Gregory Wallace, center, as Odyssey Dog in Part 3 of “Father Comes Home From the Wars” by Suzan-Lori Parks, directed by Liz Diamond.

Parks adds alarming twists to the tale that are unlike anything in Homer’s epic. She also doesn’t take heroism for granted. She wonders what is the real point of leaving one’s home and family for a big adventure. She ponders what’s being missed or lost. She values family and community. She asks big questions that elevate supporting characters into truth-to-power gamechangers:

“When has one of us ever had a choice, except for you, Hero?”

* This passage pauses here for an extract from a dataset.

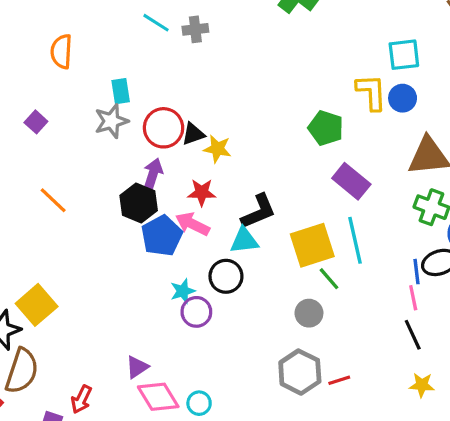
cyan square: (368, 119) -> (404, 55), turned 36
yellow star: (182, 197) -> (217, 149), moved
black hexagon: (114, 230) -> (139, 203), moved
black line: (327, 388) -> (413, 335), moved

Did I say earlier that I found this show comforting? A show set amid rusted iron girders, a show that deals in superstition and trepidation, a show in which characters point guns and knives at each other (and at themselves), a show that treats a banjo as a weapon of destruction, might not seem soothing. But that’s the glory of Parks’ writing, Diamond’s direction and the plainspoken intensity of the 12-person cast. “Father Comes Home From the Wars” is smoothly paced. It has blue skies and bluesy music. It’s not sensationalized or showy. It’s language-based, and those words flow steadily and gracefully.

I hope to be sitting happily through this show again before it leaves New Haven for San Francisco. Then I’ll wait patiently for Parks to finish the next six installments. I long for long, lustrous shows like this.

“Father Comes Home From the Wars” is performed at the Yale University Theatre through April 7.

FATHER COMES HOME FROM THE WARS, PARTS 1, 2 & 3 plays through April 7 at the Yale University Theater, 222 York St., New Haven. The performance schedule has changed slightly since the show was first announced, due to setbacks caused by the recent snowstorms. Performances are Tuesday through Friday at 8 p.m. and Saturday at 2 and 8 p.m., with an added Wednesday matinee on March 28 at 2 p.m. Tickets are $20 to $90. 203-432-1234 and yalerep.org.